White tourist: I’m really sorry — I don’t have any change. If I did, I’d give you some, but I don’t, so… sorry. Good luck with everything…
Black dude: Cracka, I’m ain’t homeless!

Hynes Convention Center subway stop
Boston, Massachusetts

Drunk girl to drunk friend: Unless you live in my vagina, you wouldn't know!

Springfield, Illinois

Overheard by: Random Bar Guy

Girl one: Smell my face. Smell right here. Doesn’t it smell great? The stripper I got a lap dance from was wearing great perfume.
Girl two: It smells like pickles.

Toby Keith’s Restaurant
Las Vegas, Nevada

Overheard by: At least it doesn’t smell like tuna

Student librarian on cell: Hey…who is this? Bill from architecture? Well, yeah, I remember writing my name on your arm, but I like don't remember why.

Music Library, Catholic University
Washington, DC

Overheard by: So much for quiet in the library…
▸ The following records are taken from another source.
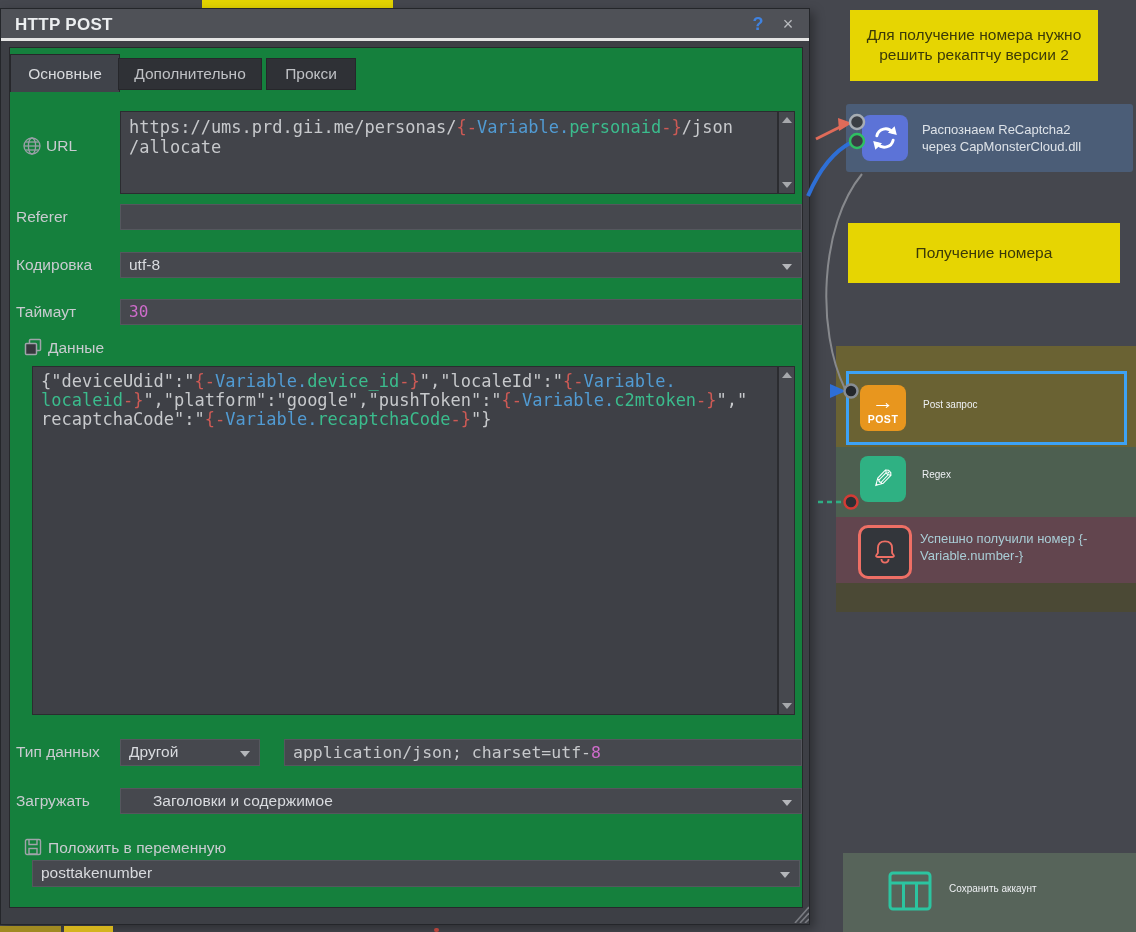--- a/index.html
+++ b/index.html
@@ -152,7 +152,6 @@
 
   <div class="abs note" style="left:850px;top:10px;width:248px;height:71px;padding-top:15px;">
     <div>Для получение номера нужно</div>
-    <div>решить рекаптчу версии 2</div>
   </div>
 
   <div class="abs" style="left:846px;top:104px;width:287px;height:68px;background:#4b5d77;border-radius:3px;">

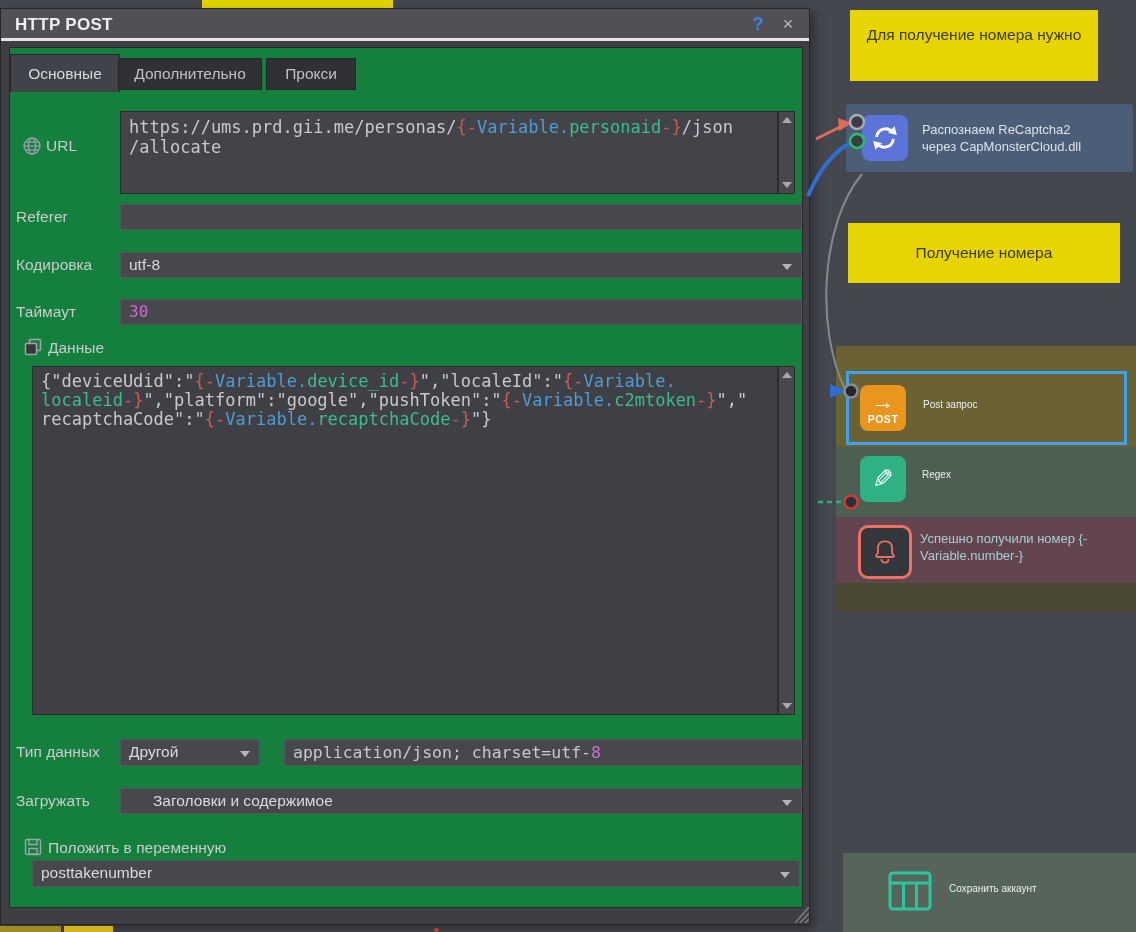--- a/index.html
+++ b/index.html
@@ -123,7 +123,7 @@
           <div><span class="c-p">application/json; charset=utf-</span><span class="c-k">8</span></div>
         </div>
 
-      <div class="abs lbl" style="left:6px;top:740px;">Загружать</div>
+      <div class="abs lbl" style="left:6px;top:740px;">Заголовки</div>
       <div class="abs input" style="left:110px;top:740px;width:682px;height:26px;padding-left:32px;">
         <span>Заголовки и содержимое</span>
         <span class="chev"></span>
Woman in crowded gas-station restroom: "yep, it's like three butts in a two-butt kitchen."

Sheridan, WY

Overheard by: Morning Glory

Happy teacher: Welcome to creative writing class. This class is like us taking a hot bath. Together. With candles.

Harpeth Hall School
Nashville, Tennessee

Angry suit: When is this plane going to take off? I have a very important meeting to get to!
Flight attendant: The incoming plane is delayed, sir, there's nothing we can do at the moment.
Angry suit: Well, are you going to make arrangements for me to get on another flight? This is urgent! Do you know who I am?
Flight attendant (over loudspeaker): Excuse me, ladies and gentlemen, there is a gentleman at the desk who does not know who he is. If anyone has any information about his identity, please come forward.